GAVI has helped UNICEF deliver two doses of tetantus vaccine to 40 million women that protect against maternal neonatal tetanus.

Better access to MNCH

Whenever a mother brings her child to a health centre for vaccination, there is an opportunity to deliver maternal and child health services that stretch beyond immunisation.

The high reach of immunisation (average 79% coverage in low-income countries) means that often a woman's point of contact with the health system is when she brings her children for immunisation, providing direct access to maternal, newborn and child health (MNCH) services -- family planning, antenatal and postpartum care, nutrition and treatment of childhood illnesses.

Better equipped health systems

GAVI helps ensure that health systems are better equipped to provide MNCH.

HPV and rubella

Immunisation contributes to gender equity

Research by WHO's Strategic Advisory Group of Experts shows that, globally, girls and boys have the same access to life-saving vaccines - although exceptions exist in settings with high gender inequality. Since 2009, GAVI implements a gender policy that aims to ensure all girls, boys, women and men have equal access to immunisation and health services.

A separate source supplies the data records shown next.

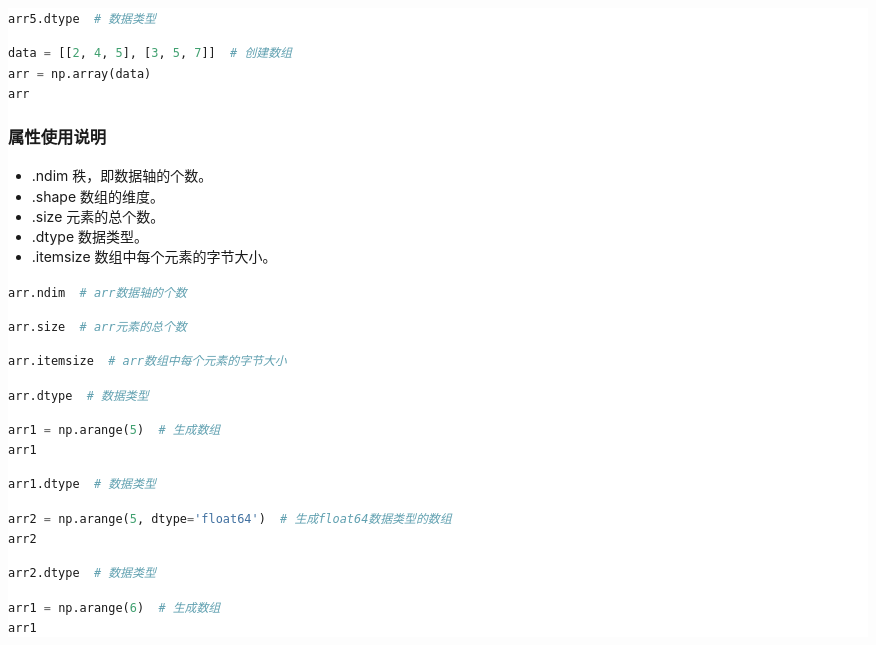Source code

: 
```python
arr5.dtype  # 数据类型
```


```python
data = [[2, 4, 5], [3, 5, 7]]  # 创建数组
arr = np.array(data)
arr
```

### 属性使用说明
 + .ndim 秩，即数据轴的个数。 
 + .shape 数组的维度。 
 + .size 元素的总个数。
 + .dtype 数据类型。
 + .itemsize 数组中每个元素的字节大小。


```python
arr.ndim  # arr数据轴的个数
```


```python
arr.size  # arr元素的总个数
```


```python
arr.itemsize  # arr数组中每个元素的字节大小
```


```python
arr.dtype  # 数据类型
```


```python
arr1 = np.arange(5)  # 生成数组
arr1
```


```python
arr1.dtype  # 数据类型
```


```python
arr2 = np.arange(5, dtype='float64')  # 生成float64数据类型的数组
arr2
```


```python
arr2.dtype  # 数据类型
```


```python
arr1 = np.arange(6)  # 生成数组
arr1
```
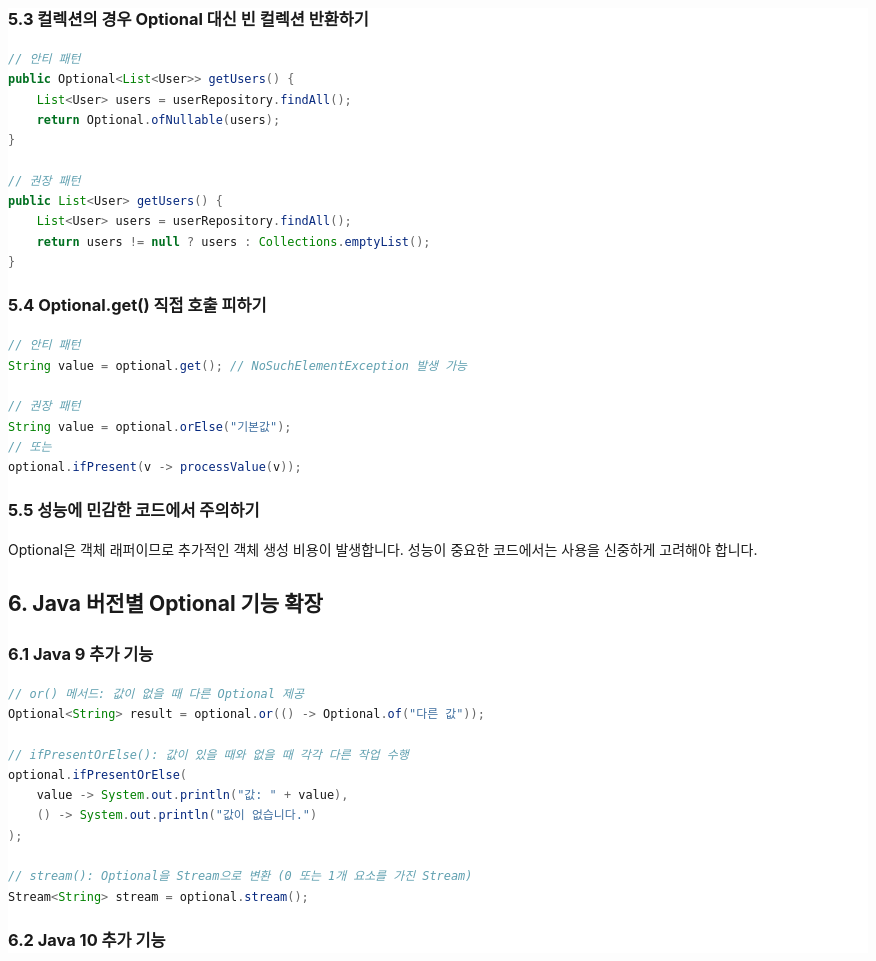 ### 5.3 컬렉션의 경우 Optional 대신 빈 컬렉션 반환하기

```java
// 안티 패턴
public Optional<List<User>> getUsers() {
    List<User> users = userRepository.findAll();
    return Optional.ofNullable(users);
}

// 권장 패턴
public List<User> getUsers() {
    List<User> users = userRepository.findAll();
    return users != null ? users : Collections.emptyList();
}
```

### 5.4 Optional.get() 직접 호출 피하기

```java
// 안티 패턴
String value = optional.get(); // NoSuchElementException 발생 가능

// 권장 패턴
String value = optional.orElse("기본값");
// 또는
optional.ifPresent(v -> processValue(v));
```

### 5.5 성능에 민감한 코드에서 주의하기

Optional은 객체 래퍼이므로 추가적인 객체 생성 비용이 발생합니다. 성능이 중요한 코드에서는 사용을 신중하게 고려해야 합니다.

## 6. Java 버전별 Optional 기능 확장

### 6.1 Java 9 추가 기능

```java
// or() 메서드: 값이 없을 때 다른 Optional 제공
Optional<String> result = optional.or(() -> Optional.of("다른 값"));

// ifPresentOrElse(): 값이 있을 때와 없을 때 각각 다른 작업 수행
optional.ifPresentOrElse(
    value -> System.out.println("값: " + value),
    () -> System.out.println("값이 없습니다.")
);

// stream(): Optional을 Stream으로 변환 (0 또는 1개 요소를 가진 Stream)
Stream<String> stream = optional.stream();
```

### 6.2 Java 10 추가 기능
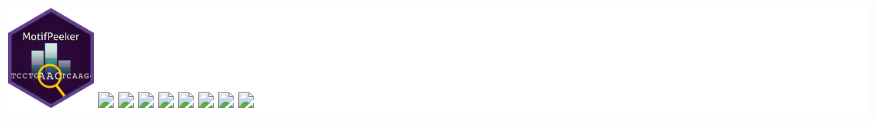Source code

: <a href="MotifPeeker/README.md"><img src="MotifPeeker/MotifPeeker.png" height="100"></a>
<a href="MsBackendMassbank/README.md"><img src="MsBackendMassbank/MsBackendMassbank.png" height="100"></a>
<a href="MsBackendMgf/README.md"><img src="MsBackendMgf/MsBackendMgf.png" height="100"></a>
<a href="MsBackendSql/README.md"><img src="MsBackendSql/MsBackendSql.png" height="100"></a>
<a href="MsCoreUtils/README.md"><img src="MsCoreUtils/MsCoreUtils.png" height="100"></a>
<a href="MsFeatures/README.md"><img src="MsFeatures/MsFeatures.png" height="100"></a>
<a href="MSnbase/README.md"><img src="MSnbase/MSnbase.png" height="100"></a>
  <a href="msmpms/README.md"><img src="mspms/mspms_logo.png" height="100"></a>
<a href="MultiAssayExperiment/README.md"><img src="MultiAssayExperiment/MultiAssayExperiment.png" height="100"></a>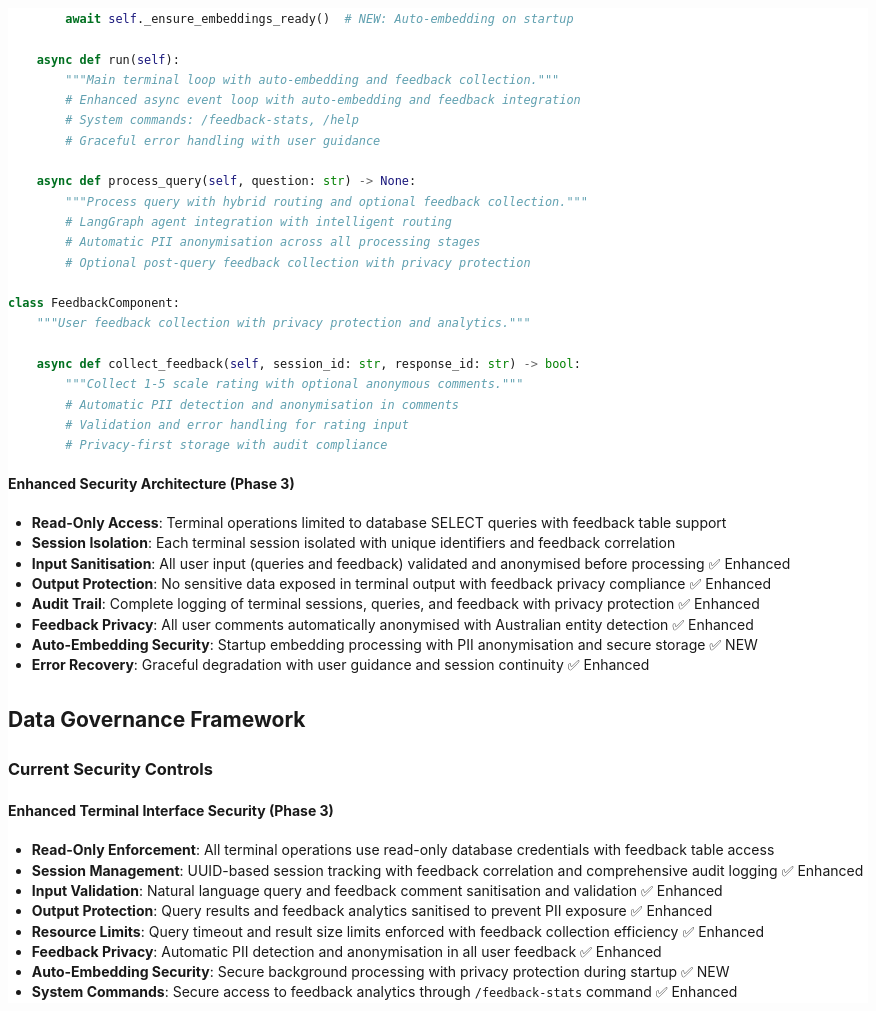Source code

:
 ```python
        await self._ensure_embeddings_ready()  # NEW: Auto-embedding on startup
        
    async def run(self):
        """Main terminal loop with auto-embedding and feedback collection."""
        # Enhanced async event loop with auto-embedding and feedback integration
        # System commands: /feedback-stats, /help
        # Graceful error handling with user guidance
        
    async def process_query(self, question: str) -> None:
        """Process query with hybrid routing and optional feedback collection."""
        # LangGraph agent integration with intelligent routing
        # Automatic PII anonymisation across all processing stages
        # Optional post-query feedback collection with privacy protection
        
class FeedbackComponent:
    """User feedback collection with privacy protection and analytics."""
    
    async def collect_feedback(self, session_id: str, response_id: str) -> bool:
        """Collect 1-5 scale rating with optional anonymous comments."""
        # Automatic PII detection and anonymisation in comments
        # Validation and error handling for rating input
        # Privacy-first storage with audit compliance
```

#### Enhanced Security Architecture (Phase 3)
- **Read-Only Access**: Terminal operations limited to database SELECT queries with feedback table support
- **Session Isolation**: Each terminal session isolated with unique identifiers and feedback correlation
- **Input Sanitisation**: All user input (queries and feedback) validated and anonymised before processing ✅ Enhanced
- **Output Protection**: No sensitive data exposed in terminal output with feedback privacy compliance ✅ Enhanced
- **Audit Trail**: Complete logging of terminal sessions, queries, and feedback with privacy protection ✅ Enhanced
- **Feedback Privacy**: All user comments automatically anonymised with Australian entity detection ✅ Enhanced
- **Auto-Embedding Security**: Startup embedding processing with PII anonymisation and secure storage ✅ NEW
- **Error Recovery**: Graceful degradation with user guidance and session continuity ✅ Enhanced

## Data Governance Framework

### Current Security Controls

#### Enhanced Terminal Interface Security (Phase 3)
- **Read-Only Enforcement**: All terminal operations use read-only database credentials with feedback table access
- **Session Management**: UUID-based session tracking with feedback correlation and comprehensive audit logging ✅ Enhanced
- **Input Validation**: Natural language query and feedback comment sanitisation and validation ✅ Enhanced
- **Output Protection**: Query results and feedback analytics sanitised to prevent PII exposure ✅ Enhanced
- **Resource Limits**: Query timeout and result size limits enforced with feedback collection efficiency ✅ Enhanced
- **Feedback Privacy**: Automatic PII detection and anonymisation in all user feedback ✅ Enhanced
- **Auto-Embedding Security**: Secure background processing with privacy protection during startup ✅ NEW
- **System Commands**: Secure access to feedback analytics through `/feedback-stats` command ✅ Enhanced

From 2013, GAVI is supporting two vaccines that directly benefit women's health:

  • Human papillomavirus (HPV) vaccine helps provide protection from cervical cancer, which claims approximately 275,000 women's lives every year;
  • Rubella vaccine prevents congenital rubella syndrome as well as maternal morbidity through reducing miscarriage and stillbirth.

 


440 million

Since 2000, 440 million additional children have been immunised through GAVI support to routine immunisation in the world's poorest countries.